The fact was that Brunel’s work, according to his own statements in his autobiography and elsewhere, quoted by Botting, was considered too “high brow” for the low expectations of the commercial film industry. That Brunel was a founding member of the London Film Society which screened art films, also did not endear him to commercial film producers. Referencing the partially commercially successful but hard-to-categorize burlesque films, Botting quotes Brunel’s friend and colleague Ivor Montagu, another talented but marginalized director: “(the burlesques) were responsible for Brunel’s negative reputation within the industry: ‘he was accounted a dangerous intellectual because he specialized in satirical one-reelers . . . it was axiomatic in the trade that audiences would not accept satire and that anyone intelligent enough to be satirical was dangerous’.” (p. 34) Brunel’s up-and-down career is thus marked by industry unwillingness to hire Brunel except for quota quickies and salvaging jobs, while the features he did complete were subverted by unstable industry conditions.

After a brief stint at the Ministry of Information, Brunel joined the British Actors’ Film Company in January 1919, where he wrote three screenplays, including The Auction Mart (1920), which the producer labeled “high brow,” then viciously attacked the distributor for destroying his work, before resigning in March 1920. Almost immediately he joined Minerva Films, a company founded with writer A.A. Milne to produce four short comedies, which the company could not sell, despite good reviews; Botting retrospectively evaluating them as “highly cinematic and containing some original and genuinely amusing devices.” (p. 59).
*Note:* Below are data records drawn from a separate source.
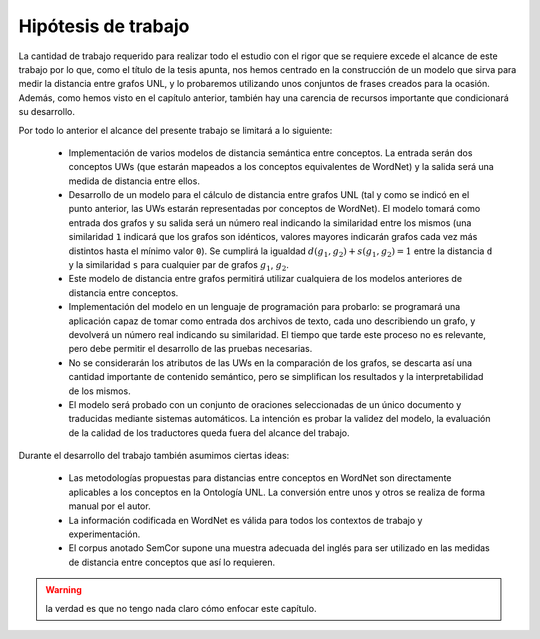 
.. raw:: latex

    \newpage


Hipótesis de trabajo
====================
La cantidad de trabajo requerido para realizar todo el estudio con el rigor que se requiere
excede el alcance de este trabajo por lo que, como el título de la tesis apunta, nos
hemos centrado en la construcción de un modelo que sirva para medir la distancia entre
grafos UNL, y lo probaremos utilizando unos conjuntos de frases creados para la ocasión.
Además, como hemos visto en el capítulo anterior, también hay una carencia de recursos
importante que condicionará su desarrollo.

Por todo lo anterior el alcance del presente trabajo se limitará a lo siguiente:

 * Implementación de varios modelos de distancia semántica entre conceptos. La entrada
   serán dos conceptos UWs (que estarán mapeados a los conceptos equivalentes de
   WordNet) y la salida será una medida de distancia entre ellos.

 * Desarrollo de un modelo para el cálculo de distancia entre grafos UNL (tal y como se indicó
   en el punto anterior, las UWs estarán representadas por conceptos de WordNet). El modelo
   tomará como entrada dos grafos y su salida será un número real indicando la
   similaridad entre los mismos (una similaridad ``1`` indicará que los grafos son
   idénticos, valores mayores indicarán grafos cada vez más distintos hasta el mínimo
   valor ``0``).
   Se cumplirá la igualdad :math:`d(g_1, g_2) + s(g_1, g_2) = 1` entre la distancia ``d``
   y la similaridad ``s`` para cualquier par de grafos :math:`g_1`, :math:`g_2`.

 * Este modelo de distancia entre grafos permitirá utilizar cualquiera de los modelos
   anteriores de distancia entre conceptos.

 * Implementación del modelo en un lenguaje de programación para probarlo: se 
   programará una aplicación capaz de tomar como entrada dos archivos de texto, cada uno
   describiendo un grafo, y devolverá un número real indicando su similaridad. El
   tiempo que tarde este proceso no es relevante, pero debe permitir el desarrollo
   de las pruebas necesarias.
   
 * No se considerarán los atributos de las UWs en la comparación de los grafos, se 
   descarta así una cantidad importante de contenido semántico, pero se simplifican
   los resultados y la interpretabilidad de los mismos.
   
 * El modelo será probado con un conjunto de oraciones seleccionadas de un único documento
   y traducidas mediante sistemas automáticos. La intención es probar la validez del
   modelo, la evaluación de la calidad de los traductores queda fuera del alcance del
   trabajo.

Durante el desarrollo del trabajo también asumimos ciertas ideas:

 * Las metodologías propuestas para distancias entre conceptos en WordNet son directamente
   aplicables a los conceptos en la Ontología UNL. La conversión entre unos y otros se
   realiza de forma manual por el autor.

 * La información codificada en WordNet es válida para todos los contextos de trabajo y
   experimentación.

 * El corpus anotado SemCor supone una muestra adecuada del inglés para ser utilizado
   en las medidas de distancia entre conceptos que así lo requieren.


.. warning:: la verdad es que no tengo nada claro cómo enfocar este capítulo.



.. 4-6-8 páginas
.. Hipótesis de trabajo, restricciones y limitaciones (lista exhaustiva)

.. La definición de la hipótesis tiene que ser concisa y clara, y debe estar acompañada de una lista exhaustiva de asunciones y limitaciones que enmarquen el resto del trabajo: las primeras sirven para exponer aquellos enunciados en los que se apoya la investigación y que no se consideran susceptibles de ser cambiados, son lo que son porque el mundo es como es (aunque en algún momento posterior la ciencia podría demostrar la invalidez de alguna de ellas); por el contrario, las restricciones expresan el alcance del trabajo, en qué campos se ha realizado el estudio, dónde puede aplicarse la investigación y los resultados.

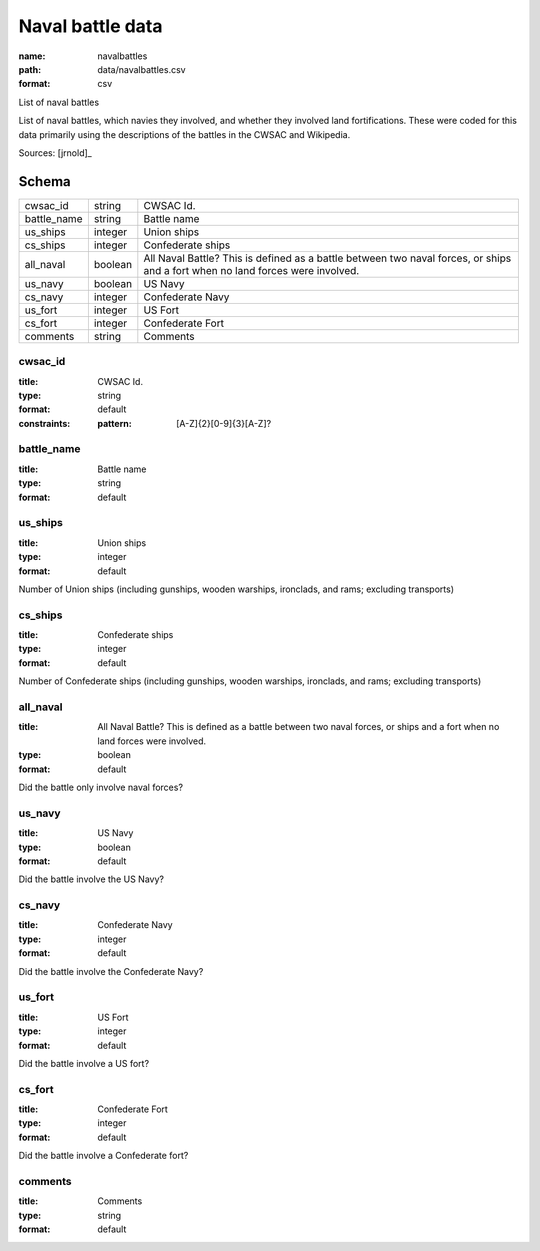 #################
Naval battle data
#################

:name: navalbattles
:path: data/navalbattles.csv
:format: csv

List of naval battles

List of naval battles, which navies they involved, and whether they involved land fortifications. These were coded for this data primarily using the descriptions of the battles in the CWSAC and Wikipedia.


Sources: [jrnold]_


Schema
======



===========  =======  ==============================================================================================================================
cwsac_id     string   CWSAC Id.
battle_name  string   Battle name
us_ships     integer  Union ships
cs_ships     integer  Confederate ships
all_naval    boolean  All Naval Battle? This is defined as a battle between two naval forces, or ships and a fort when no land forces were involved.
us_navy      boolean  US Navy
cs_navy      integer  Confederate Navy
us_fort      integer  US Fort
cs_fort      integer  Confederate Fort
comments     string   Comments
===========  =======  ==============================================================================================================================

cwsac_id
--------

:title: CWSAC Id.
:type: string
:format: default
:constraints:
    :pattern: [A-Z]{2}[0-9]{3}[A-Z]?
    




       
battle_name
-----------

:title: Battle name
:type: string
:format: default





       
us_ships
--------

:title: Union ships
:type: integer
:format: default


Number of Union ships (including gunships, wooden warships, ironclads, and rams; excluding transports)


       
cs_ships
--------

:title: Confederate ships
:type: integer
:format: default


Number of Confederate ships (including gunships, wooden warships, ironclads, and rams; excluding transports)


       
all_naval
---------

:title: All Naval Battle? This is defined as a battle between two naval forces, or ships and a fort when no land forces were involved.
:type: boolean
:format: default


Did the battle only involve naval forces?


       
us_navy
-------

:title: US Navy
:type: boolean
:format: default


Did the battle involve the US Navy?


       
cs_navy
-------

:title: Confederate Navy
:type: integer
:format: default


Did the battle involve the Confederate Navy?


       
us_fort
-------

:title: US Fort
:type: integer
:format: default


Did the battle involve a US fort?


       
cs_fort
-------

:title: Confederate Fort
:type: integer
:format: default


Did the battle involve a Confederate fort?


       
comments
--------

:title: Comments
:type: string
:format: default





       


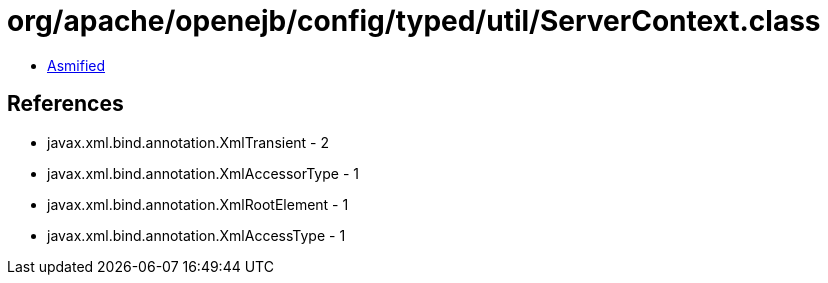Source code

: = org/apache/openejb/config/typed/util/ServerContext.class

 - link:ServerContext-asmified.java[Asmified]

== References

 - javax.xml.bind.annotation.XmlTransient - 2
 - javax.xml.bind.annotation.XmlAccessorType - 1
 - javax.xml.bind.annotation.XmlRootElement - 1
 - javax.xml.bind.annotation.XmlAccessType - 1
After another stint with Solar Films which also only produced financial messes, Brunel directed The Man Without Desire (1923) for Atlas-Biocraft which was modeled on the paintings of Pietro Longhi, did good business in its initial West End run in February 1924, then quickly sank into obscurity, possibly due to resistance by film renters who objected to the film’s high art pretentiousness; Botting mentions its expressionist lighting (shot in a German Studio) and Venice locations. It’s a “Ripple van Winkle” story of an 18th-century count waking up 200 years later. Botting states the film is one of Brunel’s most impressive achievements.
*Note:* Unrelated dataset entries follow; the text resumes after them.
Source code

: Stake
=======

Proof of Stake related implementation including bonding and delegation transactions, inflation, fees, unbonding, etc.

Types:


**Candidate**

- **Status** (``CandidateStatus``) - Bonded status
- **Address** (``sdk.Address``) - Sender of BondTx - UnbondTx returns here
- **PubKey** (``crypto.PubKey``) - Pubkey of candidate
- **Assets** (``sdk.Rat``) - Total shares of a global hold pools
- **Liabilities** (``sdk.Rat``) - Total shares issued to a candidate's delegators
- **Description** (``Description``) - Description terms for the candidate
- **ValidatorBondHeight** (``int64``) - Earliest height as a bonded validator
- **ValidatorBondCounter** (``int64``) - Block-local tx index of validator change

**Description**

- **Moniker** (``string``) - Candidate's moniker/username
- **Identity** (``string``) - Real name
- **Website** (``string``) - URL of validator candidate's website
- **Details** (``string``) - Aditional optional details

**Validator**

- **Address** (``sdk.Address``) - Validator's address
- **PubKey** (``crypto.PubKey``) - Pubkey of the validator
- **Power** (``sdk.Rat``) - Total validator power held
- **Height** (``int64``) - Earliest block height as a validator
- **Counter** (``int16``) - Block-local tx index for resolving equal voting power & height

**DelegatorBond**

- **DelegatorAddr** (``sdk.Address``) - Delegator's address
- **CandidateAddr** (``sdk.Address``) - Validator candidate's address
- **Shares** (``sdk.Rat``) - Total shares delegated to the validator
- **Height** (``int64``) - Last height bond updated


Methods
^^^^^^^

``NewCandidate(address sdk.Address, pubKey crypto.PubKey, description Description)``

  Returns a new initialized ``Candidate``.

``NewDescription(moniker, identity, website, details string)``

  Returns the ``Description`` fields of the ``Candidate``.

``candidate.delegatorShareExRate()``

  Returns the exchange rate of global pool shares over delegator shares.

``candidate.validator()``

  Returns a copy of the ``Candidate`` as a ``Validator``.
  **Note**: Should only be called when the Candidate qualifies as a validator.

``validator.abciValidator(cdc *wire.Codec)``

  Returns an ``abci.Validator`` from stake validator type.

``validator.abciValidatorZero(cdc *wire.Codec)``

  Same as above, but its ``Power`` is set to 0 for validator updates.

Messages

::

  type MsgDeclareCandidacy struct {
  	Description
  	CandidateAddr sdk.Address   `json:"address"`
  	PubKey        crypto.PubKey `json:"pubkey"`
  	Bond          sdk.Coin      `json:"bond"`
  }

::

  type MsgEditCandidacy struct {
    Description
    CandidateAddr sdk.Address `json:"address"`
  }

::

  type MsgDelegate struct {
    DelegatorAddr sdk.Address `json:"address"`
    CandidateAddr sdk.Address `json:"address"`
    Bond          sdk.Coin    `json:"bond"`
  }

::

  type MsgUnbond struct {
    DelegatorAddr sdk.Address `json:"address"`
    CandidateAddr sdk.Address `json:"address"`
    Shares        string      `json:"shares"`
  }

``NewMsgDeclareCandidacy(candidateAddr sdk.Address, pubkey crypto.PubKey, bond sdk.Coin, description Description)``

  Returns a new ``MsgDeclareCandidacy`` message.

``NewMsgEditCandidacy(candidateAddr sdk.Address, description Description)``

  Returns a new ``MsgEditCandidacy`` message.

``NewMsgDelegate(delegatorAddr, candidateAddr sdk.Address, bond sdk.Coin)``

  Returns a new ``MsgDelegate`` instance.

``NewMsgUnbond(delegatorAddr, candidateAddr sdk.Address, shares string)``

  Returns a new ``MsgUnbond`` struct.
Next, Brunel joined Michael Balcon’s Gainsborough Film, where the director again felt that he was undervalued, plum assignments going to former assistants, like Graham Cutts. In 1926, Brunel was assigned to direct a war film, Blighty (1927) which detailed life on the British home front during World War II. Despite a low budget, Brunel and Montagu managed to craft an art film that garnered good reviews and was a financial success. He next directed The Vortex (1928) from a Noel Coward play, which flopped miserably in April 1928. However, his follow-up, The Constant Nymph (1928), proved to be his most successful film, both commercially and artistically, despite the fact that he was forced to work with novice director, Basil Dean. A 1929 readers poll for Film Weekly named Constant Nymph the most popular film of the previous year, while Blighty made it to 8th place. Despite being considered one of the great directors of British cinema in that moment, Adrian Brunel could subsequently only get work making quota quickies, most of which have not survived.
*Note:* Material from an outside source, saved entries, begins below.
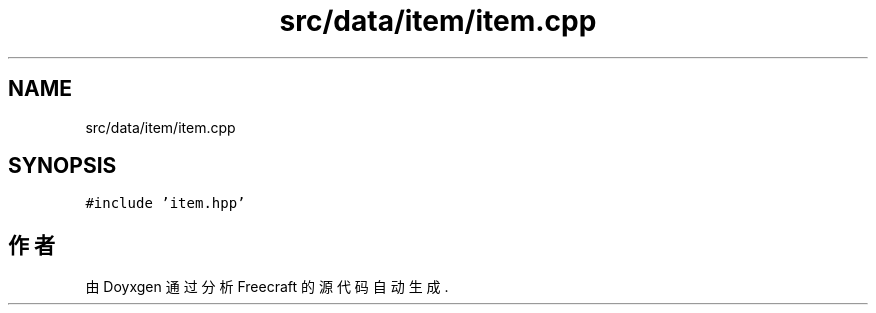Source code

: .TH "src/data/item/item.cpp" 3 "2023年 一月 25日 星期三" "Version 00.01a07-dbg" "Freecraft" \" -*- nroff -*-
.ad l
.nh
.SH NAME
src/data/item/item.cpp
.SH SYNOPSIS
.br
.PP
\fC#include 'item\&.hpp'\fP
.br

.SH "作者"
.PP 
由 Doyxgen 通过分析 Freecraft 的 源代码自动生成\&.
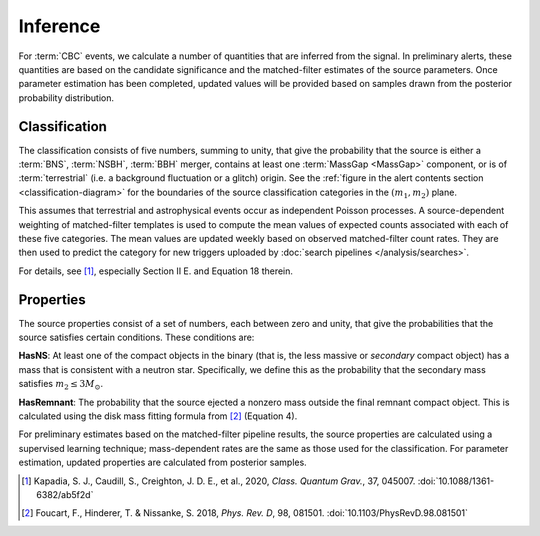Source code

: Inference
=========

For :term:`CBC` events, we calculate a number of quantities that are inferred
from the signal. In preliminary alerts, these quantities are based on the
candidate significance and the matched-filter estimates of the source
parameters. Once parameter estimation has been completed, updated values will
be provided based on samples drawn from the posterior probability distribution.

Classification
--------------

The classification consists of five numbers, summing to unity, that give the
probability that the source is either a :term:`BNS`, :term:`NSBH`, :term:`BBH`
merger, contains at least one :term:`MassGap <MassGap>` component, or is of
:term:`terrestrial` (i.e. a background fluctuation or a glitch) origin. See the
:ref:`figure in the alert contents section <classification-diagram>` for the
boundaries of the source classification categories in the :math:`(m_1, m_2)`
plane.

This assumes that terrestrial and astrophysical events occur as independent
Poisson processes. A source-dependent weighting of matched-filter templates is
used to compute the mean values of expected counts associated with each of
these five categories. The mean values are updated weekly based on observed
matched-filter count rates. They are then used to predict the category for new
triggers uploaded by :doc:`search pipelines </analysis/searches>`.

For details, see [#Pastro]_, especially Section II E. and Equation 18 therein.

Properties
----------

The source properties consist of a set of numbers, each between zero and unity,
that give the probabilities that the source satisfies certain conditions. These
conditions are:

**HasNS**: At least one of the compact objects in the binary (that is, the less
massive or *secondary* compact object) has a mass that is consistent with a
neutron star. Specifically, we define this as the probability that the
secondary mass satisfies :math:`m_2 \leq 3 M_{\odot}`.

**HasRemnant**: The probability that the source ejected a nonzero mass outside
the final remnant compact object. This is calculated using the disk mass
fitting formula from [#DiskMass]_ (Equation 4).

For preliminary estimates based on the matched-filter pipeline results, the
source properties are calculated using a supervised learning technique;
mass-dependent rates are the same as those used for the classification. For
parameter estimation, updated properties are calculated from posterior samples.

.. |cqg| replace:: *Class. Quantum Grav.*
.. |prd| replace:: *Phys. Rev. D*

.. [#Pastro]
   Kapadia, S. J., Caudill, S., Creighton, J. D. E., et al., 2020, |cqg|, 37, 045007.
   :doi:`10.1088/1361-6382/ab5f2d`

.. [#DiskMass]
   Foucart, F., Hinderer, T. & Nissanke, S. 2018, |prd|, 98, 081501.
   :doi:`10.1103/PhysRevD.98.081501`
In a final chapter, Botting reviews Brunel’s ever more marginal career in the British sound cinema, until his death in 1958. Botting concludes: “Adrian Brunel’s career, which looked so promising at various points, was ultimately a failure in terms of his own ambitions and aspirations. This was partly attributable to the difficult and unstable conditions that existed within the British film industry, but also to Brunel’s own reluctance to compromise his artistic ideas. This led some in the trade to regard him as a highbrow, and his views on the lack of culture of industry bosses undoubtedly did not endear him to them.” (p. 209) This is a quick, informative, and entertaining read for anyone interested in the British film industry before it stepped on the world stage with the arrival of Alexandre Korda.

Very interesting, Chris. I saw The Constant Nymph a few years ago and thought it was a great film, for Brunel’s visual style but also for the performances of the two leading actors.